String Replacement Driven by CSV Data

Sometimes it is worth writing a up a script that does something of use only once; there are times these this could be a need to generate a bunch of scripts which actually only differ by some predefined set of data. Usually you'll want to write such a program so that the data drives the execution. However this can be fairly challenging if the script language isn't really meant for such a task, an example of this might be SQL. At which point it may be desirable to have a script connect to the database and build a transaction; this may not be an option if security prevents running/installing the needed script, allowing only for someone to run SQL.

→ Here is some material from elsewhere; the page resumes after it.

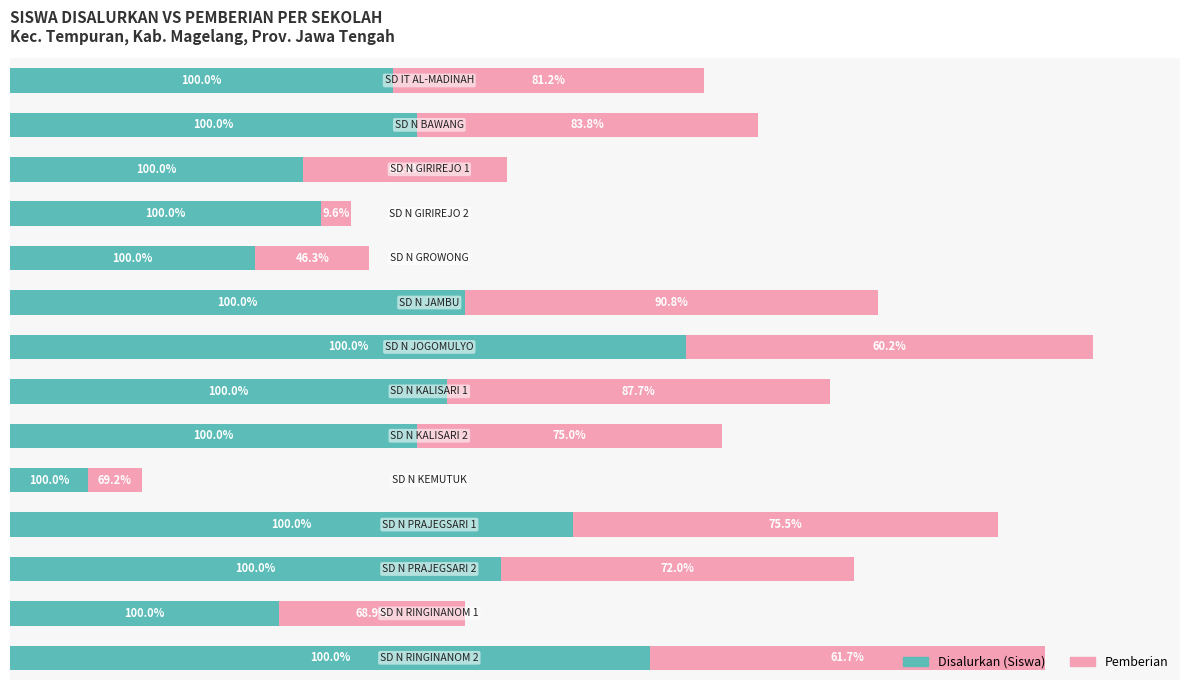

What are all the series names shown in the legend?

Disalurkan (Siswa), Pemberian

Due to the feature set of D building a simple replacement script generator isn't too challenging. And if you need to do more complicated text processing to get at specific data, I personally find D to decent processing options even if they tend to be a little more complicated since the tools for text processing tend to emphasize a single pass causing multi-pass processing to be a little more work.

Here is a program that does a basic generation driven by CSV data for a simple string template.

dlang
import std.algorithm;
import std.csv;
import std.exception;
import std.file;
import std.path;
import std.range;
import std.stdio;

immutable replacementString =
`Some data [ReplaceThis] and [ReplaceThat]`;

auto replacementData =
`23,"fishes that eat"
42,eagles`;

struct Data {
    string number;
    string comment;
}

void main(string[] args) {
    version(FileInput) {
        enforce(args.length == 2,
          "Usage: ./" ~ args[0].baseName ~ " FileName");
        auto replacementData = readText(args[1]);
    }
    foreach(record; csvReader!Data(replacementData))
        writeln(replacementString.replaceWithData(record));
}

string replaceWithData(string str, Data d) {
    return str.replace("[ReplaceThis]", d.number)
        .replace("[ReplaceThat]", d.comment);
}

This script can then be run with rdmd scriptName.d, and I provided a version to show loading data from a file which is rdmd -version=FileInput scriptName.d dataFile.csv.

Conclusion

This is not a statement of D being the most concise means to accomplish this particular task, or that another language like Python, Ruby, PHP, etc. aren't fully capable of performing the same task just as or more easily. What I'd like to get across is that such a simple task is pretty straight forward in a language providing machine accesses such as pointers.